**Lines taken from a collection:**
*** Begin section ***
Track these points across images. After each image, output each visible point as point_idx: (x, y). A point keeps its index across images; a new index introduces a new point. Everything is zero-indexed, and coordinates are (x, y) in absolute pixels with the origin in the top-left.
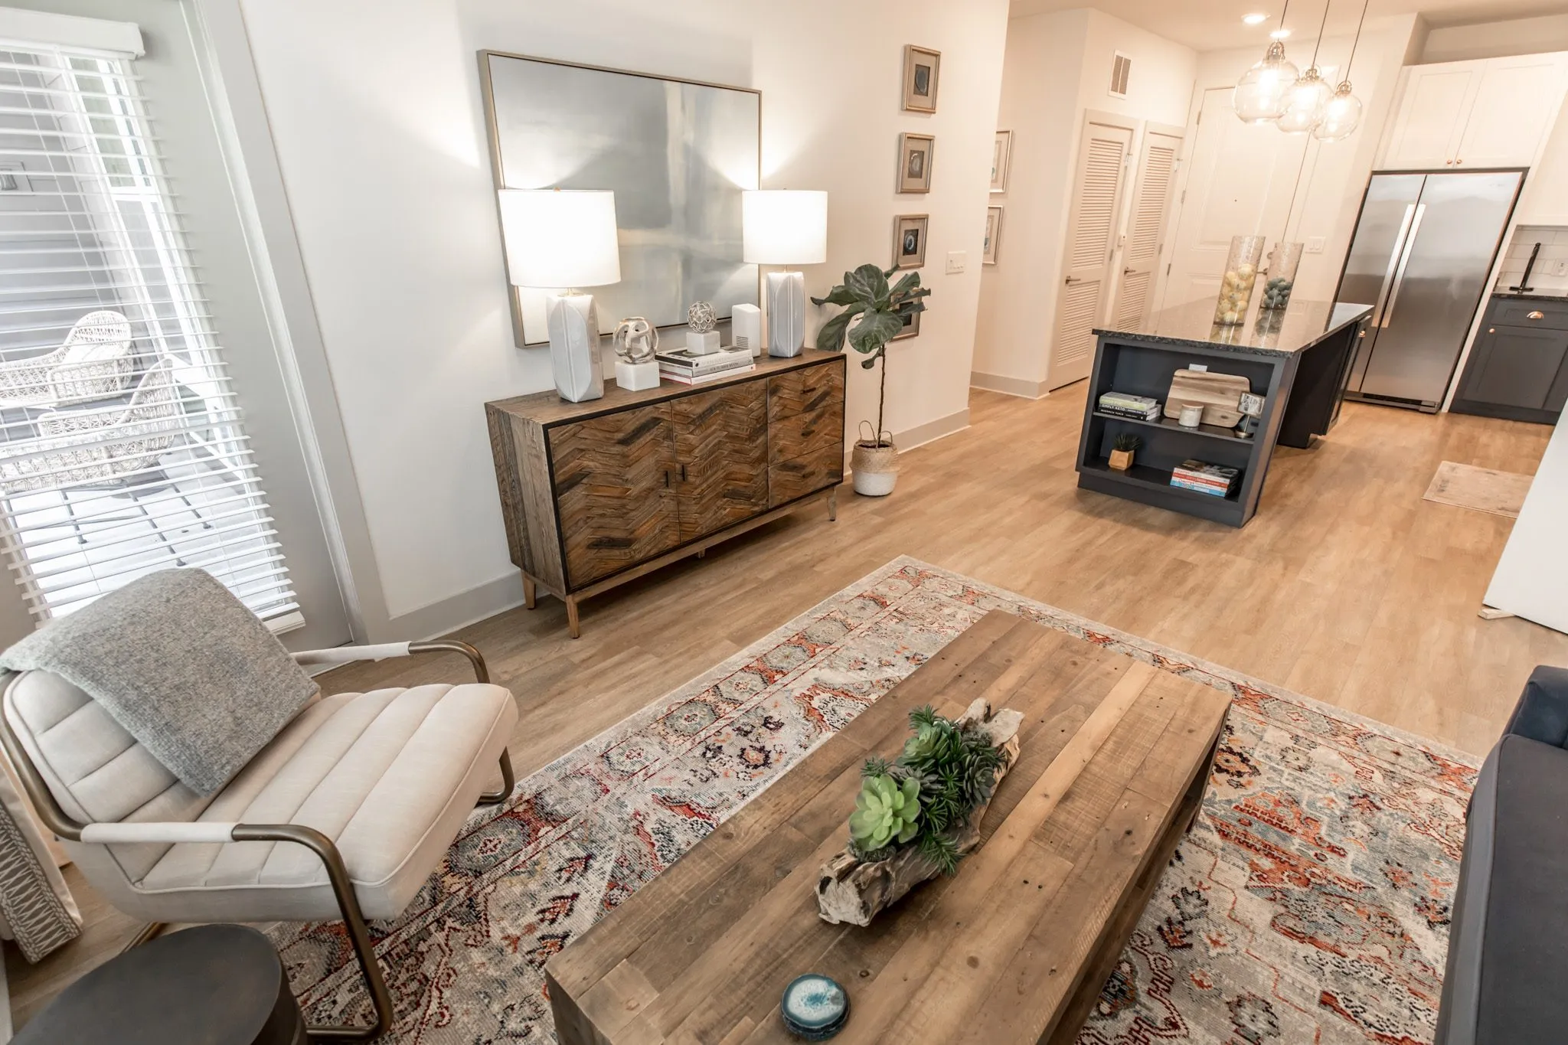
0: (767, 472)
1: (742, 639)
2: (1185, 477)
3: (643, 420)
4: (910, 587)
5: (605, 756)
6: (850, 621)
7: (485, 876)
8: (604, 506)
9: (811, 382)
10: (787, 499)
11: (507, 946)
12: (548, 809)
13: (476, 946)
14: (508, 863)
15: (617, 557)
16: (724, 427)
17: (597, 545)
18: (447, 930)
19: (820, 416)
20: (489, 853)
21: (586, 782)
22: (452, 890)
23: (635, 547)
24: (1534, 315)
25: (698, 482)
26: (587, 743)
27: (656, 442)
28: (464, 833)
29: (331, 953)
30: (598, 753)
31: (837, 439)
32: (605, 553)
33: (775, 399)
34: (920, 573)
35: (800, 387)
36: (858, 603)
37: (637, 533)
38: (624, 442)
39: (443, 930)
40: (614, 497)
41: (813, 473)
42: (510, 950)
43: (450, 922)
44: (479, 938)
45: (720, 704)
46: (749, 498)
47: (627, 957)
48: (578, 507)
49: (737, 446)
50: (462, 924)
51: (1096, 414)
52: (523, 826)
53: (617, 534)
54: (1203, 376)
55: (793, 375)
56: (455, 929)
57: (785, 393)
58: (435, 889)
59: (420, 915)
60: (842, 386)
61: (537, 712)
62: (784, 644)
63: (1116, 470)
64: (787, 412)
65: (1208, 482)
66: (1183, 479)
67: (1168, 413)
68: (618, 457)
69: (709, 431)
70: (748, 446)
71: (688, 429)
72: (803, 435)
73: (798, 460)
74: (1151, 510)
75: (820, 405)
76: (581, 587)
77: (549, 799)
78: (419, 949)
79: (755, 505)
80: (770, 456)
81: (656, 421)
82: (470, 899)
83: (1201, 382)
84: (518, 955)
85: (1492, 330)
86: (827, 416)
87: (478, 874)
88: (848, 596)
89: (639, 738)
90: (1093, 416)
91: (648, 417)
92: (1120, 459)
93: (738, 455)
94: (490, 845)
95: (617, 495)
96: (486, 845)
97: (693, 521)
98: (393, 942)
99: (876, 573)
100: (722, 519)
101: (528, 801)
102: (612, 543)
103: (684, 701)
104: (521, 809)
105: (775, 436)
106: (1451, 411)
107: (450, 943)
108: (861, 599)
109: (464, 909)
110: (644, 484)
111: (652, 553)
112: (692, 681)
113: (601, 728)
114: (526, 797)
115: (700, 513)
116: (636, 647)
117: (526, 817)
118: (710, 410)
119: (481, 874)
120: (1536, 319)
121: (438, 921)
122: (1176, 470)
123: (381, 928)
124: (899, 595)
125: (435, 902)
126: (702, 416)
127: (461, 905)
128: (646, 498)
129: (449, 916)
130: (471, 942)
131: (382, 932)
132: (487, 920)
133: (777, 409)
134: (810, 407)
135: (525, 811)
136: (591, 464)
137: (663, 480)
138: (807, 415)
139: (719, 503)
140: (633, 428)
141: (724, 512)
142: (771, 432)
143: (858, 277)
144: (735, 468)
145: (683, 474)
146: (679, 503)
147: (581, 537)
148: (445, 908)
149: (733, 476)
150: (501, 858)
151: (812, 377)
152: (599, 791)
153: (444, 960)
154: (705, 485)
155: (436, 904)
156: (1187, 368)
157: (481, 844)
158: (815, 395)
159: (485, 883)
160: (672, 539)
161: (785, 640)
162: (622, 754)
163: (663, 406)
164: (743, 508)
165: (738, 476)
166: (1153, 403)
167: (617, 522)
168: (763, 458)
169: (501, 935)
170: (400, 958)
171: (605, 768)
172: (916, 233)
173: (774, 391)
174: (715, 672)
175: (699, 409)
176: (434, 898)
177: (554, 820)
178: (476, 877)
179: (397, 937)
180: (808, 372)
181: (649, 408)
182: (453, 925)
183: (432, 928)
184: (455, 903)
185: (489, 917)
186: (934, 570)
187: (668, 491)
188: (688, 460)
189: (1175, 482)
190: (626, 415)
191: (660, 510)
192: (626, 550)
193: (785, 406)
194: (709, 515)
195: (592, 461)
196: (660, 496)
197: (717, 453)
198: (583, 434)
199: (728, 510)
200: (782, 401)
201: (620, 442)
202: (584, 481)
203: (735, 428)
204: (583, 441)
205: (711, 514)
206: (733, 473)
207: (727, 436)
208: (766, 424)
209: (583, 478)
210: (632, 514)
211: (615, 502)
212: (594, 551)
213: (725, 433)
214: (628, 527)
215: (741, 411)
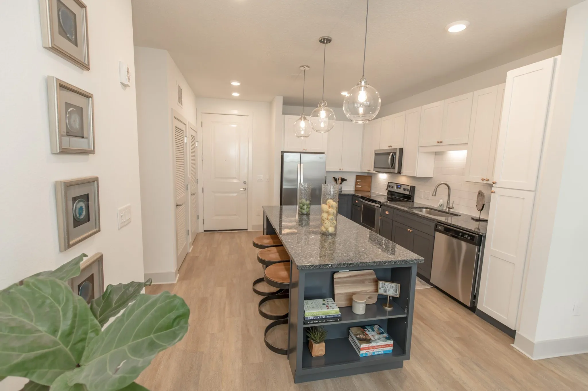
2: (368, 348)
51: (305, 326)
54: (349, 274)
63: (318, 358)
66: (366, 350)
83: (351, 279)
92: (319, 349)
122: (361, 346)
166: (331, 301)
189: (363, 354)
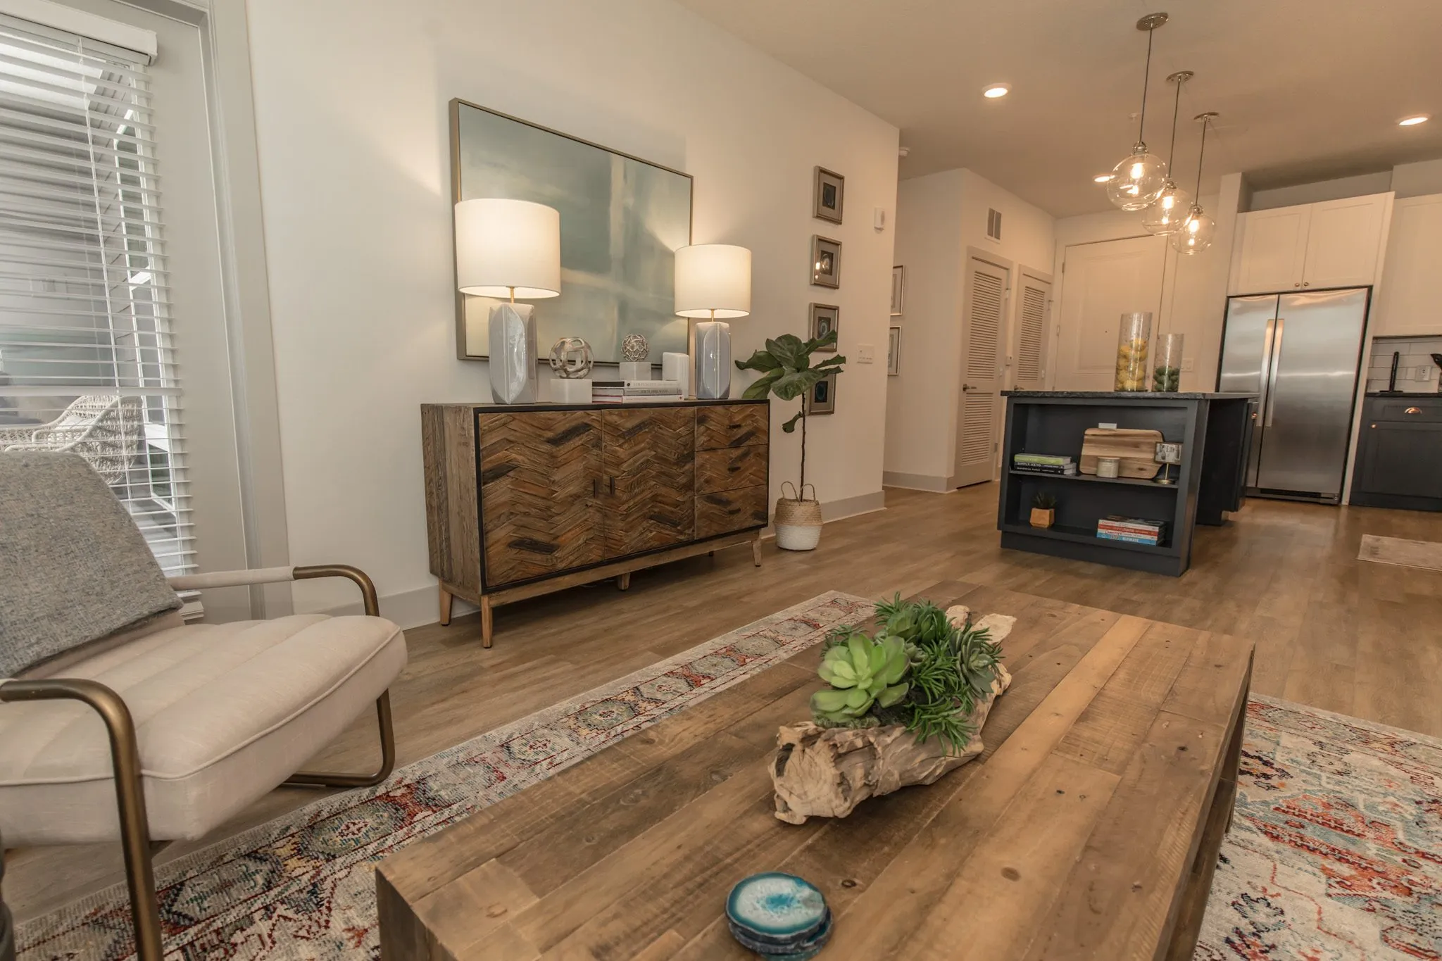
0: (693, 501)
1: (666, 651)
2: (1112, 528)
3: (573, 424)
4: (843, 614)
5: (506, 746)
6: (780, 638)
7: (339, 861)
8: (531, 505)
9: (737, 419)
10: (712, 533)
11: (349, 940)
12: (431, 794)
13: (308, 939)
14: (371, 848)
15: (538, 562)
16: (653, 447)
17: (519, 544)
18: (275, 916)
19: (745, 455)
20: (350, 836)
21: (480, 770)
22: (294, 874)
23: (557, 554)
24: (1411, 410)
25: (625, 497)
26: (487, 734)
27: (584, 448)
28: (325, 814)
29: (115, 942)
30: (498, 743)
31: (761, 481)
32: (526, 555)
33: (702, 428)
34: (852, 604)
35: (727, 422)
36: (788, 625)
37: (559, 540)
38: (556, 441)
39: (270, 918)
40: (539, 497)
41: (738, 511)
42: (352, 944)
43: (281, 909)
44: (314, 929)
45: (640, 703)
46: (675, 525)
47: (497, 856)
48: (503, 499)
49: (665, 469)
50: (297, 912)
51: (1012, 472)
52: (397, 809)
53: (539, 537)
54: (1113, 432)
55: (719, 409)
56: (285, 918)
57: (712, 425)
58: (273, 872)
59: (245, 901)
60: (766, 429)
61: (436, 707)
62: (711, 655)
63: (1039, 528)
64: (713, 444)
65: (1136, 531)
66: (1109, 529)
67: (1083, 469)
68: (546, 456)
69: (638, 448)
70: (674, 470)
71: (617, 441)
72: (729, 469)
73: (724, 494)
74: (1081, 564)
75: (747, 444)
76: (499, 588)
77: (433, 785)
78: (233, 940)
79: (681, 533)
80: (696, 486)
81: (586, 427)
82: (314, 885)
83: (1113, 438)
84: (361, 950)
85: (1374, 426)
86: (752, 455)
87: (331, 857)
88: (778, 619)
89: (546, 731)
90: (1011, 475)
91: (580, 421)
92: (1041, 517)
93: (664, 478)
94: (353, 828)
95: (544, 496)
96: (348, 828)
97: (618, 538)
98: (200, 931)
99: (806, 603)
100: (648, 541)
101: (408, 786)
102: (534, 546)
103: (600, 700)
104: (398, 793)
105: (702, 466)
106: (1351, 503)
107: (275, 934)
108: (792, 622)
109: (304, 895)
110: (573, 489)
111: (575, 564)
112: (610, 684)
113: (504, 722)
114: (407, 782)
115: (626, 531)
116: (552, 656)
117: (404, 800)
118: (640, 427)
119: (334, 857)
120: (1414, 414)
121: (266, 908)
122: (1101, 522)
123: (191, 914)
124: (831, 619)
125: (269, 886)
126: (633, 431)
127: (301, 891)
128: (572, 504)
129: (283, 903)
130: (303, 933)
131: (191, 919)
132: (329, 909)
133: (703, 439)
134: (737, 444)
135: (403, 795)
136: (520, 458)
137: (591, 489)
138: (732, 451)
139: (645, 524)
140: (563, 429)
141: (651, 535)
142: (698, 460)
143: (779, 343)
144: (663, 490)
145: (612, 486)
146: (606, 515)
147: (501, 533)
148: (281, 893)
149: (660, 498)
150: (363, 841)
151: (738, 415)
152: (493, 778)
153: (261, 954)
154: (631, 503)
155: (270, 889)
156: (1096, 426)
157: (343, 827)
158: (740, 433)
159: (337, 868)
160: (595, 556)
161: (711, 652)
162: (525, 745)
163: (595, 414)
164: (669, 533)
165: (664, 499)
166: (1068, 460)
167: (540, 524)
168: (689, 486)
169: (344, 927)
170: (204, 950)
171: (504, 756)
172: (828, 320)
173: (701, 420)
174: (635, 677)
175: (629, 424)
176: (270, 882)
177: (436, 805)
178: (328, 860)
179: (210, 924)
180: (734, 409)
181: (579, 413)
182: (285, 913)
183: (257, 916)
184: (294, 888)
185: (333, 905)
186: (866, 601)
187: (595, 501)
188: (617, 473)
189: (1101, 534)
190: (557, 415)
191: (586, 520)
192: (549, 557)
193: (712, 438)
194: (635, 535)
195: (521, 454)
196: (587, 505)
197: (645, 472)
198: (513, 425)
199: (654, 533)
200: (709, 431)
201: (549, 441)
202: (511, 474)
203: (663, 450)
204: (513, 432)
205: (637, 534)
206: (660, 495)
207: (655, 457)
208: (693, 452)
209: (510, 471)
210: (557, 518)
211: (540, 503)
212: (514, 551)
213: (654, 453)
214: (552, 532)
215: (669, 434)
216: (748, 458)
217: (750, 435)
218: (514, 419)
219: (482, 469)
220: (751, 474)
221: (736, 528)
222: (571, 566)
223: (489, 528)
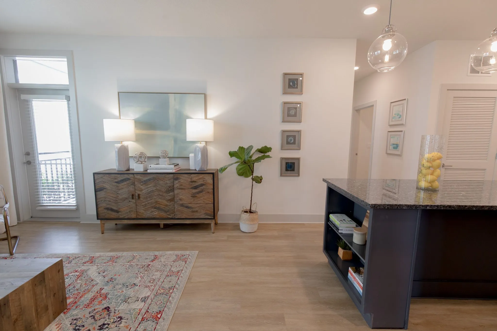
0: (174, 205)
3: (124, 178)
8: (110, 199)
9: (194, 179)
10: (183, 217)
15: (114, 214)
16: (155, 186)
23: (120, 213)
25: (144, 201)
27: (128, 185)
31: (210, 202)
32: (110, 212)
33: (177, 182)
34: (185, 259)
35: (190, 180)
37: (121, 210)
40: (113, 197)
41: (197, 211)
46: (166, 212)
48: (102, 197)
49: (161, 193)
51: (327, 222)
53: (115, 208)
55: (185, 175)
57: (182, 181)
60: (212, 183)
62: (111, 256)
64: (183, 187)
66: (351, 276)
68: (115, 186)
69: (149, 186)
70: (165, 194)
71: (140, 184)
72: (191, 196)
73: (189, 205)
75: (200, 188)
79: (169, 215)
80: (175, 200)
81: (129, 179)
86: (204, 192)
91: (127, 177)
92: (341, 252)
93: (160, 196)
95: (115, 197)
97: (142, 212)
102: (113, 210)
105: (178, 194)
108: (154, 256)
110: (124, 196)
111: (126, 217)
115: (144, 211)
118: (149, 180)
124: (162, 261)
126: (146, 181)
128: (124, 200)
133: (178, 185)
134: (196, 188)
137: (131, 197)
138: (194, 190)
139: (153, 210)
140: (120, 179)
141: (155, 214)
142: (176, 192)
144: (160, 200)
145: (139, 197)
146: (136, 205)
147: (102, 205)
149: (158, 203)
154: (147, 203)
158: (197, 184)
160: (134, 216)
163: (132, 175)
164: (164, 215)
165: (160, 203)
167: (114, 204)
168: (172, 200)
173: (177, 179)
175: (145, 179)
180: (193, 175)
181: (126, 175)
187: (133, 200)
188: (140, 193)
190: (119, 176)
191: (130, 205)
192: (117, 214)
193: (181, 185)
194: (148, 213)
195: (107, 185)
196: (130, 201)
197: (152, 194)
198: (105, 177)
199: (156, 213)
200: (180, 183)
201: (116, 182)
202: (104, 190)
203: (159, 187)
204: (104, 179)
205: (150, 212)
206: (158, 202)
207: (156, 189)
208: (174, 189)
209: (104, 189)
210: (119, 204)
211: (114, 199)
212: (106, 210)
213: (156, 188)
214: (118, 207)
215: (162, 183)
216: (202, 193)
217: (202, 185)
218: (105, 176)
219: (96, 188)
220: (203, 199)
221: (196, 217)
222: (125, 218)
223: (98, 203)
*** End section ***
*** Begin section ***
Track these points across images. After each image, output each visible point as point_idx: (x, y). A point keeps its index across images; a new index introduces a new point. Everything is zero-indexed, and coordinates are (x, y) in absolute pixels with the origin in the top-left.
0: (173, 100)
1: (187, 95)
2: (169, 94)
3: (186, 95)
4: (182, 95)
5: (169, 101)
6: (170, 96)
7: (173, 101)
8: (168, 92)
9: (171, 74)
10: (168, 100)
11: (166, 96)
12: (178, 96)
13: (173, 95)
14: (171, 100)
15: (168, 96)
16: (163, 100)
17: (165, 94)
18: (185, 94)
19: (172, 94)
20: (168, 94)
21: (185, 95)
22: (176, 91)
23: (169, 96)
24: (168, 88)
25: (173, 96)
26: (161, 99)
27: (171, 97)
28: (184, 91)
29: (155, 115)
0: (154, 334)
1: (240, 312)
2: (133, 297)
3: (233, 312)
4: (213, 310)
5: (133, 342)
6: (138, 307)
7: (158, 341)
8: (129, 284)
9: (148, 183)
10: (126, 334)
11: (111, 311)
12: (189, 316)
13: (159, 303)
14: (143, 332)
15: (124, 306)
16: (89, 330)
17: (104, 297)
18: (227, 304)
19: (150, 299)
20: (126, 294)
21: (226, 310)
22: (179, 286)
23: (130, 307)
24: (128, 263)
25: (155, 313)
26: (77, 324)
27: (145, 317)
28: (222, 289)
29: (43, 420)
*** End section ***
*** Begin section ***
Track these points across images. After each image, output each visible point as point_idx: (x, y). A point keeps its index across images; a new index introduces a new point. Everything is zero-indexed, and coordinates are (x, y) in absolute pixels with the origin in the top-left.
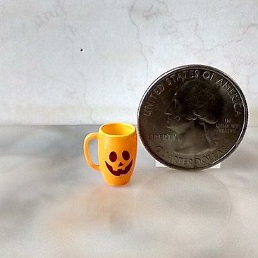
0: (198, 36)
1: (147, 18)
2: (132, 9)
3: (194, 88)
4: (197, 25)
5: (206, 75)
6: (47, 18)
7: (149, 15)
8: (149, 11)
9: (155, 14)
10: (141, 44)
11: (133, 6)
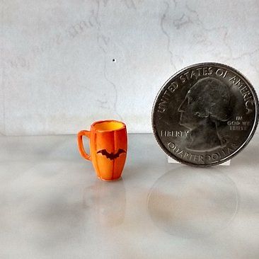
*** End section ***
**Exercise objective:** Copy out every line from the one with "216: (748, 458)" down to the one with "168: (172, 200)", including both of those, word for word. Leave out the pictures.

**Written reply:**
216: (748, 458)
217: (750, 435)
218: (514, 419)
219: (482, 469)
220: (751, 474)
221: (736, 528)
222: (571, 566)
223: (489, 528)
0: (174, 205)
3: (124, 178)
8: (110, 199)
9: (194, 179)
10: (183, 217)
15: (114, 214)
16: (155, 186)
23: (120, 213)
25: (144, 201)
27: (128, 185)
31: (210, 202)
32: (110, 212)
33: (177, 182)
34: (185, 259)
35: (190, 180)
37: (121, 210)
40: (113, 197)
41: (197, 211)
46: (166, 212)
48: (102, 197)
49: (161, 193)
51: (327, 222)
53: (115, 208)
55: (185, 175)
57: (182, 181)
60: (212, 183)
62: (111, 256)
64: (183, 187)
66: (351, 276)
68: (115, 186)
69: (149, 186)
70: (165, 194)
71: (140, 184)
72: (191, 196)
73: (189, 205)
75: (200, 188)
79: (169, 215)
80: (175, 200)
81: (129, 179)
86: (204, 192)
91: (127, 177)
92: (341, 252)
93: (160, 196)
95: (115, 197)
97: (142, 212)
102: (113, 210)
105: (178, 194)
108: (154, 256)
110: (124, 196)
111: (126, 217)
115: (144, 211)
118: (149, 180)
124: (162, 261)
126: (146, 181)
128: (124, 200)
133: (178, 185)
134: (196, 188)
137: (131, 197)
138: (194, 190)
139: (153, 210)
140: (120, 179)
141: (155, 214)
142: (176, 192)
144: (160, 200)
145: (139, 197)
146: (136, 205)
147: (102, 205)
149: (158, 203)
154: (147, 203)
158: (197, 184)
160: (134, 216)
163: (132, 175)
164: (164, 215)
165: (160, 203)
167: (114, 204)
168: (172, 200)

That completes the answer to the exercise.